TEXT SHOWN: Begin
My dog is also totally dumb. I used to think that four legged animals wouldn't trip and fall like us humans sometimes do, but alas, she proved me wrong.

perth 12-03-2002 04:47 PM

Quote:

Originally posted by Leus
Well, this thread has degenerate into something bizarre now.

My dog is also totally dumb. I used to think that four legged animals wouldn't trip and fall like us humans sometimes do, but alas, she proved me wrong.

shes a cutie tho. im thinking of getting a beagle or a mutt that gets to be about the same size (as a beagle). dont want too big of a dog, but i dont want a lapdog either.

~james

Undertoad 12-03-2002 05:03 PM

BTW, I'm loving the dog shots, folks. Some people say pics of pets on the internet are dumb, but for some reason, I like seeing all these puppies that people are happy to share their homes with. It's comforting.

Cam 12-03-2002 05:53 PM

My dog is getting ornory in her old age. When I went home for thanksgiving I ended up sleeping on the couch in the living room which my dog usually sleeps on during the night. She slept on the floor that night and seemed content. Now you have to realize that she rarely gets on the couch when anyone is around, but the next night she got up long before everyone went to bed. Obviously claiming her spot. After I had moved her(I felt terrible) she decided to climb onto my moms good couch. Luckily my mom understood and my dog didn't get yelled at so it was okay for us to laugh.

wolf 12-04-2002 01:02 AM

Stupid Dog Email that Showed up at an Opportune Time
 
How many dogs does it take to change a lightbulb? Just one, but if it's a:

Golden Retriever: "The sun is shining, the air is fresh, the day is
young. We've got our whole lives ahead of us -- and you're inside worrying about a burned-out lightbulb??"
TEXT SHOWN: End
INPUT DATA: Begin
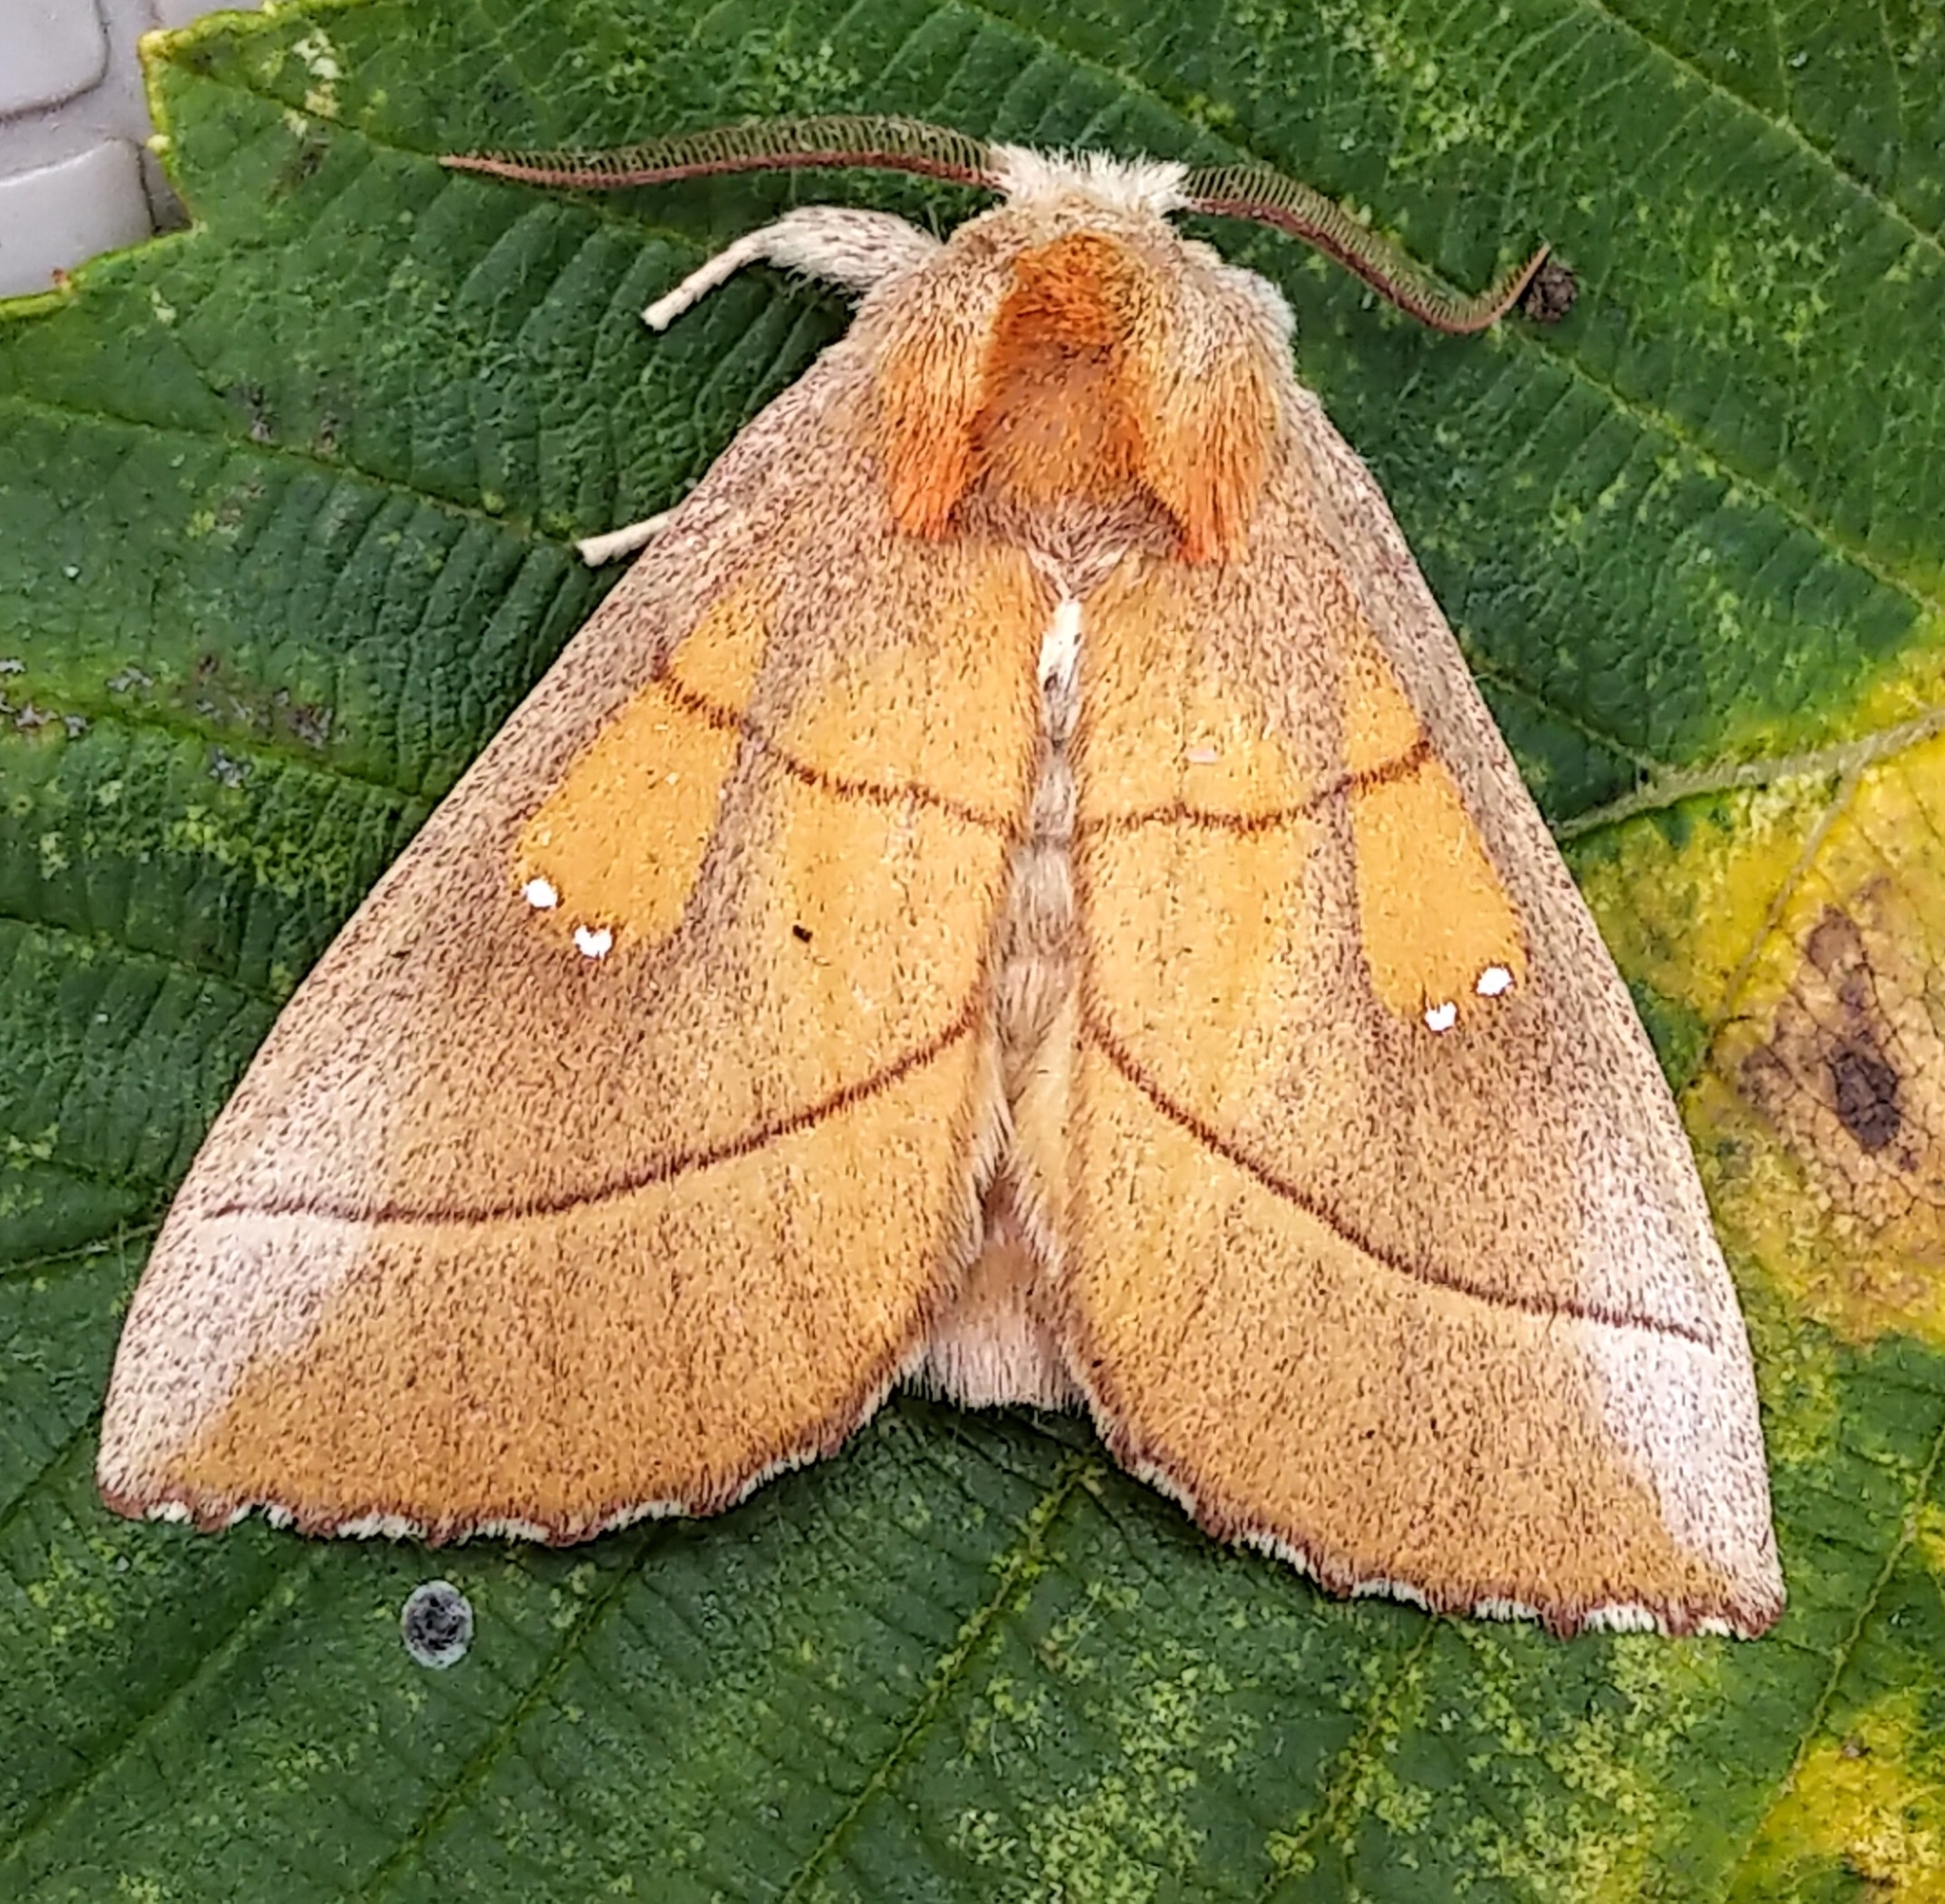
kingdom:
INPUT DATA: End
→ **ASSIGNED TASK 1**:
List the username of each person who posts in the dog thread with a date and time beside their name.
→ **ASSIGNED TASK 2**:
Please extend the dog thread, starting after its final sentence about the Golden Retriever and the burned-out lightbulb.

→ **EXERCISE OUTPUT 1**:
perth
Undertoad
Cam
wolf

→ **EXERCISE OUTPUT 2**:
Border Collie: "Done. And by the way, your wiring is not up to code."

Lab: "Oh, me, meeeeeeeee! Pleeeeeeeze choose-me-choose-me-choose-me!"

German Shepherd: "Back off. That's MY lightbulb."

Dachshund: "Can I get a little boost here?"

Toy Poodle: "I'm sorry, I can't help -- my nails are still wet."

Rottweiler: "You talkin' to me? Are YOU...talkin' to...ME?"

Shi-tzu: "Puh-leeeze! We have people to do that, you know."

Jack Russell terrier: "I just KNOW I can reach it! Another twenty
jumps..."

Hound Dog: "zzzzzzzzzz"

Pointer: "The new bulb is riiiiight over there..."

Chihuahua: "Hey! Watch where you're walking!"

Greyhound: "If it isn't moving, I don't care."

Kelpie: "LOOK! I put all the light bulbs in a little circle!"

Chow: "Does this mean dinner will be late?"

Sheepdog: "It doesn't look any darker to me..."

Weimeraner: "That light bulb you threw away? I brought it back."

slang 12-04-2002 08:20 AM

Re: Stupid Dog Email that Showed up at an Opportune Time
 
Quote:

and now something completely lacking any relevance to this conversation

German Shepherd: "Back off. That's MY bubblegum."

Cam 12-04-2002 09:48 AM

That was great wolf, I loved the lab one. Though the german Shepard one I don't agree with, I had a German Shepard once she was the gentlest dog you could find. Wouldn't hurt a soul.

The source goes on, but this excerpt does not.